◆ **Records excerpted from a collection**:
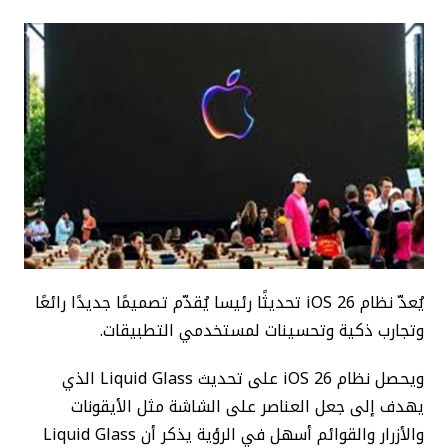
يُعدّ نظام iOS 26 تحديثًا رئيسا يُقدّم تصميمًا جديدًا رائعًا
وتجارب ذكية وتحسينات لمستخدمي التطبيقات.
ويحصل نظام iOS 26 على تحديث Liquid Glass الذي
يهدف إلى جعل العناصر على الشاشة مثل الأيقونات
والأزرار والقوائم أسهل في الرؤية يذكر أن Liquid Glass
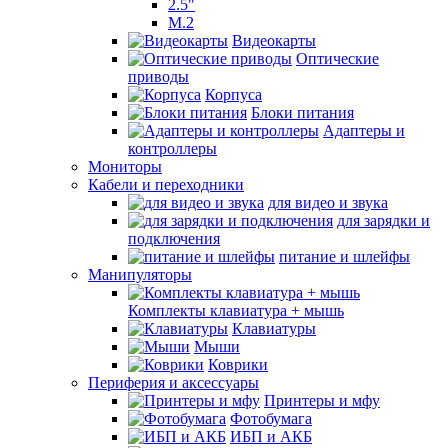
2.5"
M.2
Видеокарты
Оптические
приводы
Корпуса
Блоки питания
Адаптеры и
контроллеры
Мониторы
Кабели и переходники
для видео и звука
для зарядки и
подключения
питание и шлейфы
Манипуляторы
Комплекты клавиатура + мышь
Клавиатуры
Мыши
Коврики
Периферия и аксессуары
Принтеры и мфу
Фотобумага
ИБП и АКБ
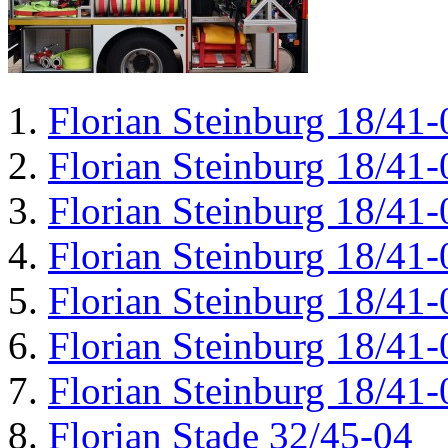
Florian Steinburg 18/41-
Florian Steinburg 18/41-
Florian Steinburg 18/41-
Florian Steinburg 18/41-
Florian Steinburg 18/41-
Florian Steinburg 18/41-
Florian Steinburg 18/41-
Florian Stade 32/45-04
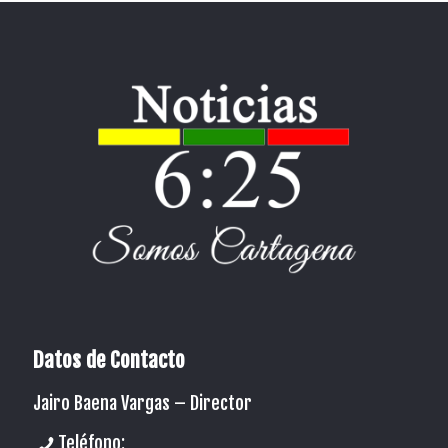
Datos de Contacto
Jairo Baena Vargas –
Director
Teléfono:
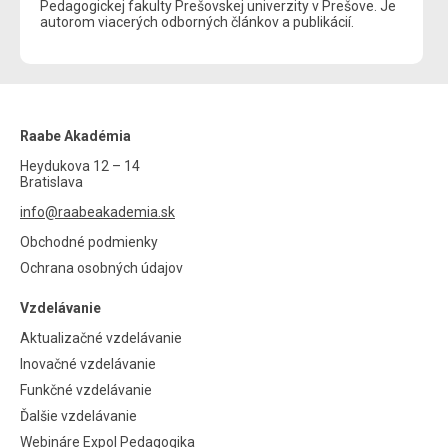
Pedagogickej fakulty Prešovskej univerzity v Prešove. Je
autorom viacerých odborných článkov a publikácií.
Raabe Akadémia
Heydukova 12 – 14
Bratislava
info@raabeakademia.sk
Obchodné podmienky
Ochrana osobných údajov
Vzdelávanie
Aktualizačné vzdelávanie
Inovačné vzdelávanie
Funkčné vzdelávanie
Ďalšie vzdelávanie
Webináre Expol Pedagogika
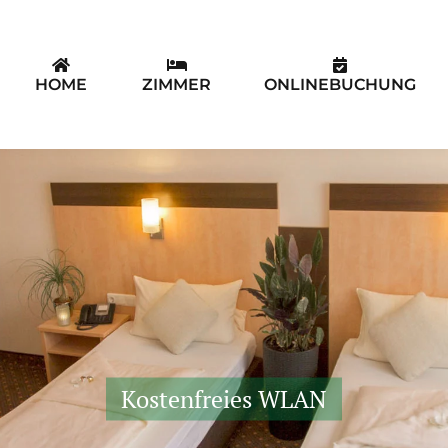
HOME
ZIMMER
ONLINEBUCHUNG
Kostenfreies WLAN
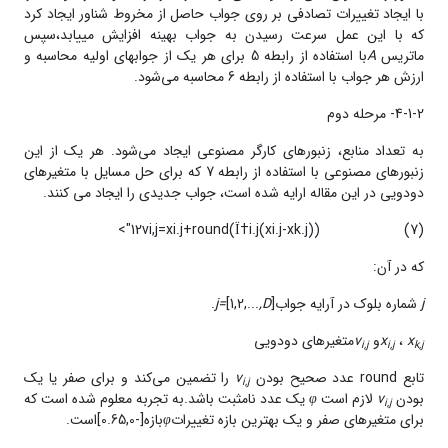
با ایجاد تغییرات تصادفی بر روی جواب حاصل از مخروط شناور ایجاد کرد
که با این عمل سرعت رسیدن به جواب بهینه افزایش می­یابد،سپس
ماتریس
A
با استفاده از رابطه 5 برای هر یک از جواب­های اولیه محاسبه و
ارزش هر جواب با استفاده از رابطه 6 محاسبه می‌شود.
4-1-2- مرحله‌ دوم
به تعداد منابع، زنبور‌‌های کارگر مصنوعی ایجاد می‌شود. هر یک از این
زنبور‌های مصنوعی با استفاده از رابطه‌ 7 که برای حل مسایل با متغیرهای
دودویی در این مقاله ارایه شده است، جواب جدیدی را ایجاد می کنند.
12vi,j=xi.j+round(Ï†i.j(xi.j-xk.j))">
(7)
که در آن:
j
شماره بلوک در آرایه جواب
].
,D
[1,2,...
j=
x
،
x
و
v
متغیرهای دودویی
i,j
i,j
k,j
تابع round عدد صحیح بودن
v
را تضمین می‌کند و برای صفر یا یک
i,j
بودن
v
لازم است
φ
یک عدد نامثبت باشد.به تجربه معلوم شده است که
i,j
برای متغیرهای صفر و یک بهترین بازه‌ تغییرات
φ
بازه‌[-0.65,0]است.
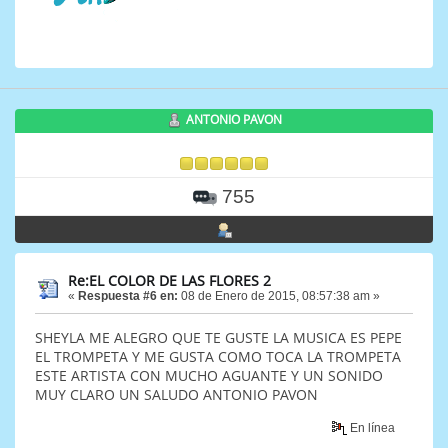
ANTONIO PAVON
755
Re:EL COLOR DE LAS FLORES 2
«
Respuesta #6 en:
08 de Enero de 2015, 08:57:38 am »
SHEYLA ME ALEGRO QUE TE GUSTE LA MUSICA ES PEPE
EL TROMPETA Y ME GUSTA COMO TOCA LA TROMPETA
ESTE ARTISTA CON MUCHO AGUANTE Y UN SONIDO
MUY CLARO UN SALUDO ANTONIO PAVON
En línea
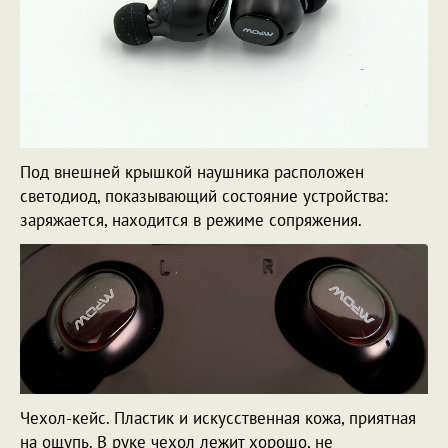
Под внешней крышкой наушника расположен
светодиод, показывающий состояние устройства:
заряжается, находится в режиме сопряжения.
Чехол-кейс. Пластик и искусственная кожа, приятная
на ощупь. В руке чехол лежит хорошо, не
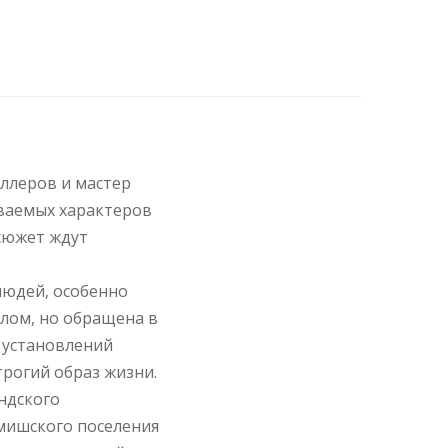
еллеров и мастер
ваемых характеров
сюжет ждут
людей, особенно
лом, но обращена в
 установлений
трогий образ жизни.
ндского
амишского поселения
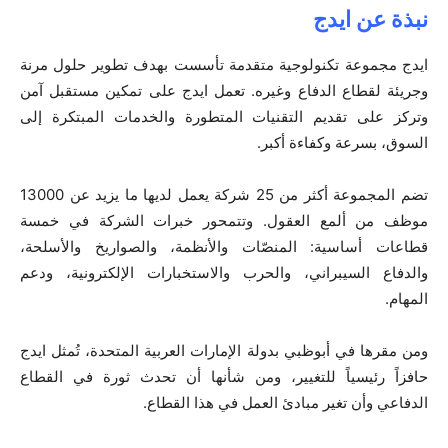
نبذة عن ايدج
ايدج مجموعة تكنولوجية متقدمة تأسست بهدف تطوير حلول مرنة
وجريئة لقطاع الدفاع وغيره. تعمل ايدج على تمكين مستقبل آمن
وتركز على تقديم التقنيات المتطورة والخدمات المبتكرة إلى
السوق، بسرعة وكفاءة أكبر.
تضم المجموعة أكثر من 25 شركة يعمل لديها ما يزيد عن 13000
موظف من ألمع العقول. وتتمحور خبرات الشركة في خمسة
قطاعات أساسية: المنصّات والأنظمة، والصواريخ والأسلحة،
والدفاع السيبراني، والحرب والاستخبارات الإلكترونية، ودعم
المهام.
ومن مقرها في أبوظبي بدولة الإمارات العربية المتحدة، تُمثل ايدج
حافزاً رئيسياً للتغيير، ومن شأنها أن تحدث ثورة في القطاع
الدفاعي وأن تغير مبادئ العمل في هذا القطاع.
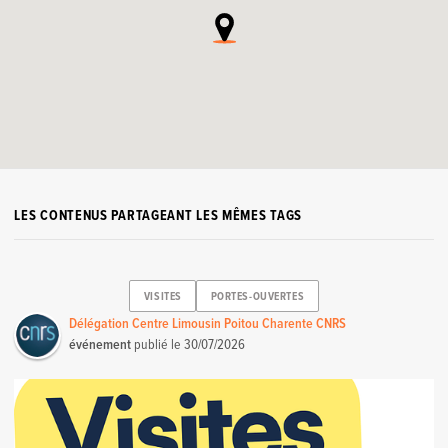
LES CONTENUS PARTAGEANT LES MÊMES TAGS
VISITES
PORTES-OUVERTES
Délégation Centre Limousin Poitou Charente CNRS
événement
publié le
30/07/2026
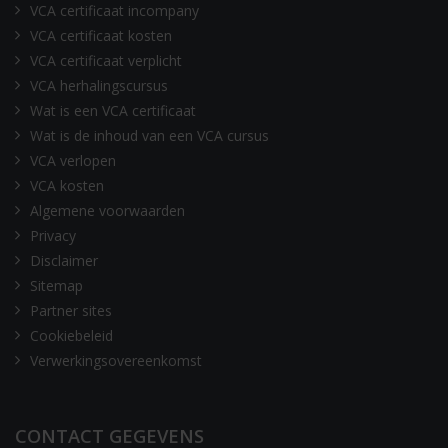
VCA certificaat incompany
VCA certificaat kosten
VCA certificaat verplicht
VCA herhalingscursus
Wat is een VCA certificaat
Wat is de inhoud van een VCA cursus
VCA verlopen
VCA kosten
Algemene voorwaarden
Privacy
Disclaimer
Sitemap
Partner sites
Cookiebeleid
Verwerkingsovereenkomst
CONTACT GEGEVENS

◆ **Exercise requirements**: Whenever images occur above, omit them and retype each line exactly as it stands.

◆ **Exercise answer**:
يُعدّ نظام iOS 26 تحديثًا رئيسا يُقدّم تصميمًا جديدًا رائعًا
وتجارب ذكية وتحسينات لمستخدمي التطبيقات.
ويحصل نظام iOS 26 على تحديث Liquid Glass الذي
يهدف إلى جعل العناصر على الشاشة مثل الأيقونات
والأزرار والقوائم أسهل في الرؤية يذكر أن Liquid Glass
2.5"
M.2
Видеокарты
Оптические
приводы
Корпуса
Блоки питания
Адаптеры и
контроллеры
Мониторы
Кабели и переходники
для видео и звука
для зарядки и
подключения
питание и шлейфы
Манипуляторы
Комплекты клавиатура + мышь
Клавиатуры
Мыши
Коврики
Периферия и аксессуары
Принтеры и мфу
Фотобумага
ИБП и АКБ
Florian Steinburg 18/41-
Florian Steinburg 18/41-
Florian Steinburg 18/41-
Florian Steinburg 18/41-
Florian Steinburg 18/41-
Florian Steinburg 18/41-
Florian Steinburg 18/41-
Florian Stade 32/45-04
Datos de Contacto
Jairo Baena Vargas –
Director
Teléfono:
Pedagogickej fakulty Prešovskej univerzity v Prešove. Je
autorom viacerých odborných článkov a publikácií.
Raabe Akadémia
Heydukova 12 – 14
Bratislava
info@raabeakademia.sk
Obchodné podmienky
Ochrana osobných údajov
Vzdelávanie
Aktualizačné vzdelávanie
Inovačné vzdelávanie
Funkčné vzdelávanie
Ďalšie vzdelávanie
Webináre Expol Pedagogika
HOME
ZIMMER
ONLINEBUCHUNG
Kostenfreies WLAN
با ایجاد تغییرات تصادفی بر روی جواب حاصل از مخروط شناور ایجاد کرد
که با این عمل سرعت رسیدن به جواب بهینه افزایش می­یابد،سپس
ماتریس
A
با استفاده از رابطه 5 برای هر یک از جواب­های اولیه محاسبه و
ارزش هر جواب با استفاده از رابطه 6 محاسبه می‌شود.
4-1-2- مرحله‌ دوم
به تعداد منابع، زنبور‌‌های کارگر مصنوعی ایجاد می‌شود. هر یک از این
زنبور‌های مصنوعی با استفاده از رابطه‌ 7 که برای حل مسایل با متغیرهای
دودویی در این مقاله ارایه شده است، جواب جدیدی را ایجاد می کنند.
12vi,j=xi.j+round(Ï†i.j(xi.j-xk.j))">
(7)
که در آن:
j
شماره بلوک در آرایه جواب
].
,D
[1,2,...
j=
x
،
x
و
v
متغیرهای دودویی
i,j
i,j
k,j
تابع round عدد صحیح بودن
v
را تضمین می‌کند و برای صفر یا یک
i,j
بودن
v
لازم است
φ
یک عدد نامثبت باشد.به تجربه معلوم شده است که
i,j
برای متغیرهای صفر و یک بهترین بازه‌ تغییرات
φ
بازه‌[-0.65,0]است.
ANTONIO PAVON
755
Re:EL COLOR DE LAS FLORES 2
«
Respuesta #6 en:
08 de Enero de 2015, 08:57:38 am »
SHEYLA ME ALEGRO QUE TE GUSTE LA MUSICA ES PEPE
EL TROMPETA Y ME GUSTA COMO TOCA LA TROMPETA
ESTE ARTISTA CON MUCHO AGUANTE Y UN SONIDO
MUY CLARO UN SALUDO ANTONIO PAVON
En línea
Под внешней крышкой наушника расположен
светодиод, показывающий состояние устройства:
заряжается, находится в режиме сопряжения.
Чехол-кейс. Пластик и искусственная кожа, приятная
на ощупь. В руке чехол лежит хорошо, не
еллеров и мастер
ваемых характеров
сюжет ждут
людей, особенно
лом, но обращена в
 установлений
трогий образ жизни.
ндского
амишского поселения
نبذة عن ايدج
ايدج مجموعة تكنولوجية متقدمة تأسست بهدف تطوير حلول مرنة
وجريئة لقطاع الدفاع وغيره. تعمل ايدج على تمكين مستقبل آمن
وتركز على تقديم التقنيات المتطورة والخدمات المبتكرة إلى
السوق، بسرعة وكفاءة أكبر.
تضم المجموعة أكثر من 25 شركة يعمل لديها ما يزيد عن 13000
موظف من ألمع العقول. وتتمحور خبرات الشركة في خمسة
قطاعات أساسية: المنصّات والأنظمة، والصواريخ والأسلحة،
والدفاع السيبراني، والحرب والاستخبارات الإلكترونية، ودعم
المهام.
ومن مقرها في أبوظبي بدولة الإمارات العربية المتحدة، تُمثل ايدج
حافزاً رئيسياً للتغيير، ومن شأنها أن تحدث ثورة في القطاع
الدفاعي وأن تغير مبادئ العمل في هذا القطاع.
LES CONTENUS PARTAGEANT LES MÊMES TAGS
VISITES
PORTES-OUVERTES
Délégation Centre Limousin Poitou Charente CNRS
événement
publié le
30/07/2026
VCA certificaat incompany
VCA certificaat kosten
VCA certificaat verplicht
VCA herhalingscursus
Wat is een VCA certificaat
Wat is de inhoud van een VCA cursus
VCA verlopen
VCA kosten
Algemene voorwaarden
Privacy
Disclaimer
Sitemap
Partner sites
Cookiebeleid
Verwerkingsovereenkomst
CONTACT GEGEVENS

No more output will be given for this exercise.